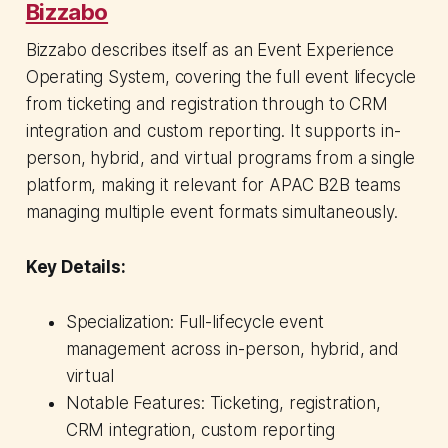
Bizzabo
Bizzabo describes itself as an Event Experience
Operating System, covering the full event lifecycle
from ticketing and registration through to CRM
integration and custom reporting. It supports in-
person, hybrid, and virtual programs from a single
platform, making it relevant for APAC B2B teams
managing multiple event formats simultaneously.
Key Details:
Specialization: Full-lifecycle event
management across in-person, hybrid, and
virtual
Notable Features: Ticketing, registration,
CRM integration, custom reporting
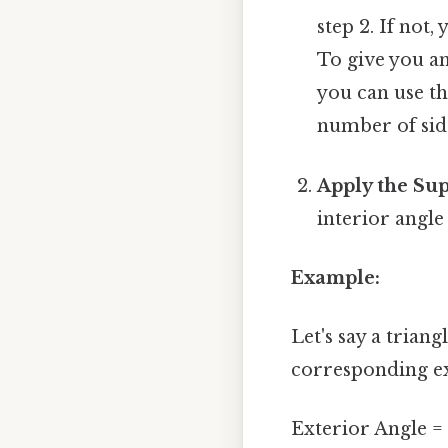
step 2. If not
To give you an
you can use the
number of sid
Apply the Su
interior angle
Example:
Let's say a trian
corresponding ex
Exterior Angle = 1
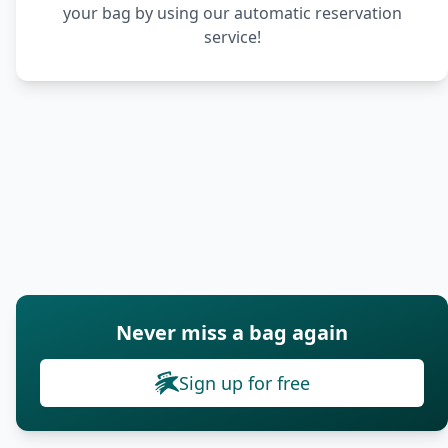
your bag by using our automatic reservation
service!
Never miss a bag again
Sign up for free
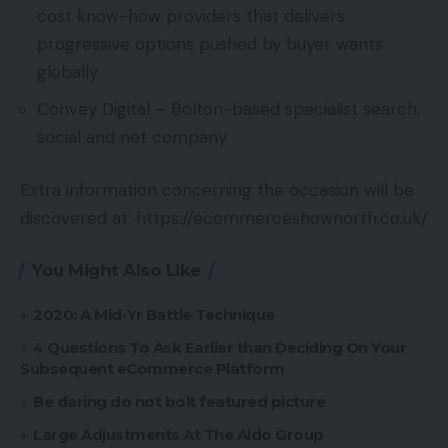
cost know-how providers that delivers
progressive options pushed by buyer wants
globally
Convey Digital – Bolton-based specialist search,
social and net company
Extra information concerning the occasion will be
discovered at: https://ecommerceshownorth.co.uk/
You Might Also Like
2020: A Mid-Yr Battle Technique
4 Questions To Ask Earlier than Deciding On Your
Subsequent eCommerce Platform
Be daring do not bolt featured picture
Large Adjustments At The Aldo Group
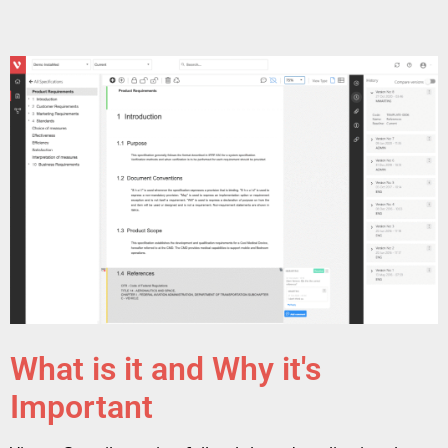
What is it and Why it's
Important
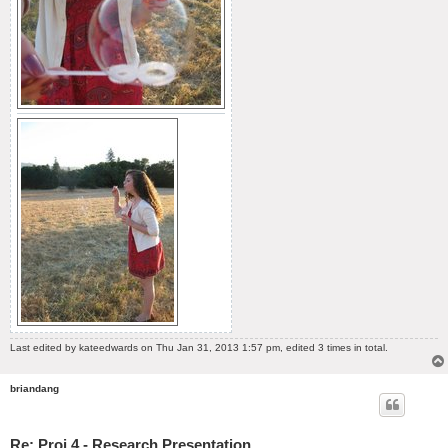
Last edited by
kateedwards
on Thu Jan 31, 2013 1:57 pm, edited 3 times in total.
briandang
Re: Proj 4 - Research Presentation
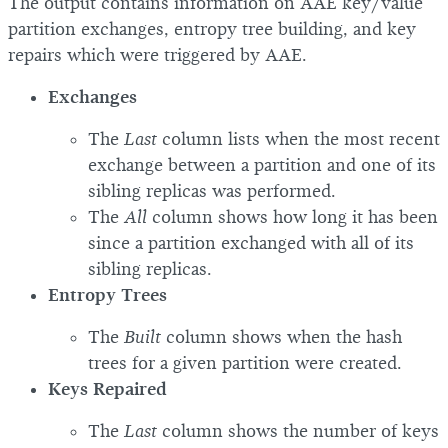
The output contains information on AAE key/value
partition exchanges, entropy tree building, and key
repairs which were triggered by AAE.
Exchanges
The
Last
column lists when the most recent
exchange between a partition and one of its
sibling replicas was performed.
The
All
column shows how long it has been
since a partition exchanged with all of its
sibling replicas.
Entropy Trees
The
Built
column shows when the hash
trees for a given partition were created.
Keys Repaired
The
Last
column shows the number of keys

------------------------------

■ WHAT THE TASK ASKS ■
Starting at the top of the listing above, reproduce each line up to and including the one with "on Thu Jan 31, 2013"; omit the pictures.

■ RESPONSE BOX ■
Bizzabo
Bizzabo describes itself as an Event Experience
Operating System, covering the full event lifecycle
from ticketing and registration through to CRM
integration and custom reporting. It supports in-
person, hybrid, and virtual programs from a single
platform, making it relevant for APAC B2B teams
managing multiple event formats simultaneously.
Key Details:
Specialization: Full-lifecycle event
management across in-person, hybrid, and
virtual
Notable Features: Ticketing, registration,
CRM integration, custom reporting
step 2. If not
To give you an
you can use the
number of sid
Apply the Su
interior angle
Example:
Let's say a trian
corresponding ex
Exterior Angle = 1
your bag by using our automatic reservation
service!
Never miss a bag again
Sign up for free
cost know-how providers that delivers
progressive options pushed by buyer wants
globally
Convey Digital – Bolton-based specialist search,
social and net company
Extra information concerning the occasion will be
discovered at: https://ecommerceshownorth.co.uk/
You Might Also Like
2020: A Mid-Yr Battle Technique
4 Questions To Ask Earlier than Deciding On Your
Subsequent eCommerce Platform
Be daring do not bolt featured picture
Large Adjustments At The Aldo Group
What is it and Why it's
Important
Last edited by
kateedwards
on Thu Jan 31, 2013 1:57 pm, edited 3 times in total.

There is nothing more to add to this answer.